Both Google and Yahoo! posted Q3 results last week. I don't compare with Microsoft here, because I generally believe, that Microsoft won't succeed with its current plans. I don't think that Microsoft will become a larger player online, in fact as Henry Blodget recently did a piece on (see my post the 7th of October), Microsoft is still after ten years of trying falling behind the current two leaders Yahoo! and Google. Also I believe that Microsoft's software domination will diminish, as more and more software will be served over the Internet. Especially now where Google is planning to offer free Internet, first in the sense of Wi-Fi in San Francisco, but I am sure that it will offer this across North America and then later the rest of the world. If they can make a business out of it in San Francisco (local ad + other ad sales > cost of delivering access) I am sure, they can make the same business model work elsewhere. Especially when access costs will be working their way towards zero cost. Eventually free wireless Internet to the civilized world will dramatically change the desktop model for software usage. As I earlier wrote: Microsoft has never been an innovative company, it has just had a strategic advantage in owning the operating system - the rest is sloppy business they still have made a fortune out of, since they could hold competitors out. This old school monopoly will not stand the wind of change brought about by Google, Sun Microsystems, Yahoo! and a lot others.
Maybe I am being too hard on Microsoft, but I just don't believe in their future, and neither does the stock market. Alright that was Microsoft out of the equation, lets have a look at the last few quarters growth in Yahoo! and Google.
EBITDA (Earnings Before Income Tax Depreciation and Amortization) is generally a good way of looking at a company's current and future ability to generate revenue and profits. That's why I focus on this number. Also I find it very reliable at determining the development of the share price of a company. Let's have a look at the quarterly EBITDA numbers for Google and Yahoo! in 2005.
It should fairly be mentioned, that Yahoo! last Q4 had a Q over Q growth from Q3 on 25,8% while Google "only" grew 17,8%. So apparently Yahoo! grows faster than Google during Q4. However, since then Google has shown significantly higher momentum during 2005 than Yahoo! so this might change in Q4 2005.
When this is said my personal conclusion is, that obviously both companies high growth is coming down. But very importantly: Although Google is growing faster than Yahoo! - Yahoo!'s growth is coming down faster than Google's. From Q1 to Q3 Yahoo!'s YoY growth came down 16 percent point (64% -> 48%), while Google's only came down 6 percent point (115% -> 109%).
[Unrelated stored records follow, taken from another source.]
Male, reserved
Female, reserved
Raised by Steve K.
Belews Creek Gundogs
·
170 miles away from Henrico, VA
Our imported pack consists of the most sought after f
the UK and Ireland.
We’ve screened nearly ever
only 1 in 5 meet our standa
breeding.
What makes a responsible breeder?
Then when you compare the EBITDA P/E (Price/earning, how much you as shareholder pay per dollar of EBITDA when purchasing the stock) of the two companies, I must say, that the premium you pay on Google as the faster growing company with today the far superior R&D budget and probably also brand value - I think that Google turns out to be a better buy. With last Fridays share prices the EBITDA P/E for the two companies is as follows:
Yahoo! EBITDA P/E: 32,6
Google EBITDA P/E: 37,2
Google is growing more than 100% - Yahoo! is growing less than 50%. Google might actually also have the better brand value today. Would you rather own shares in Yahoo!? I mean Yahoo!'s YoY growth one year from now might be 30%, while Google might still be around 80%-90%. That is three times Yahoo!'s growth. The gap in finances for R&D is just going to be staggering. Yahoo!'s investment in Alibaba in China might keep Yahoo!'s growth a bit higher though.
Personally I invested in Yahoo! October 1997 and have kept my investment. I invested in Google in April 2005 - when the share was at $193 just before Q1 results. Although I think that Google is a better buy I am keeping my Yahoo! investment, as it is a defensive investment of my Google investment. Yahoo! is after all the 2nd best search engine today, and they are trying hard to get better than Google.